--- PROBLEM STATEMENT ---
Can you transcribe every entry word for word, skipping the images?
· · · ·
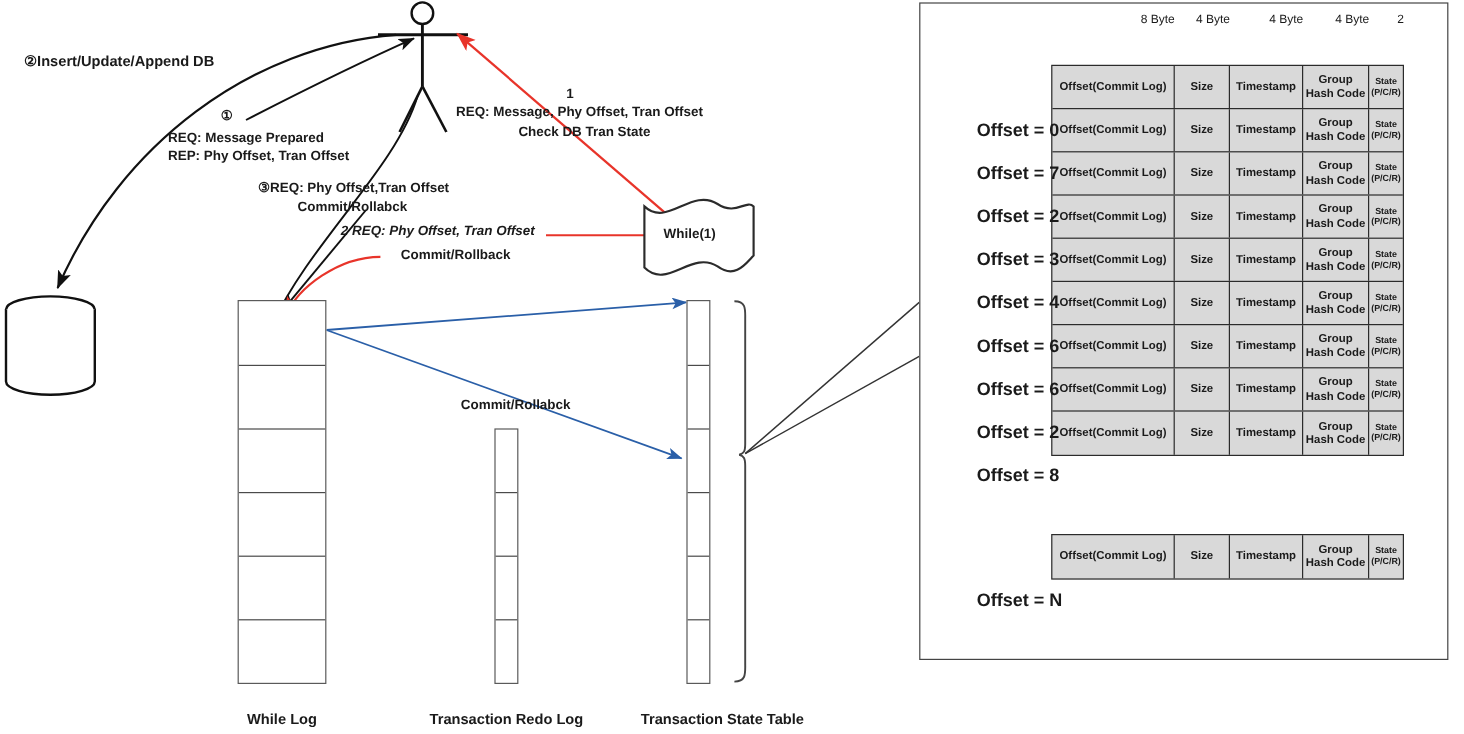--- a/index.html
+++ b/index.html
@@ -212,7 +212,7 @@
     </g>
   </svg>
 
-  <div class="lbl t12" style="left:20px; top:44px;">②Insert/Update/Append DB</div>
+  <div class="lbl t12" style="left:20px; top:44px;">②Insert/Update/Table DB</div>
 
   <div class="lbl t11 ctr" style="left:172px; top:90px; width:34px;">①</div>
· · · ·
--- ANSWER TO THIS TASK ---
--- a/index.html
+++ b/index.html
@@ -212,7 +212,7 @@
     </g>
   </svg>
 
-  <div class="lbl t12" style="left:20px; top:44px;">②Insert/Update/Append DB</div>
+  <div class="lbl t12" style="left:20px; top:44px;">②Insert/Update/Table DB</div>
 
   <div class="lbl t11 ctr" style="left:172px; top:90px; width:34px;">①</div>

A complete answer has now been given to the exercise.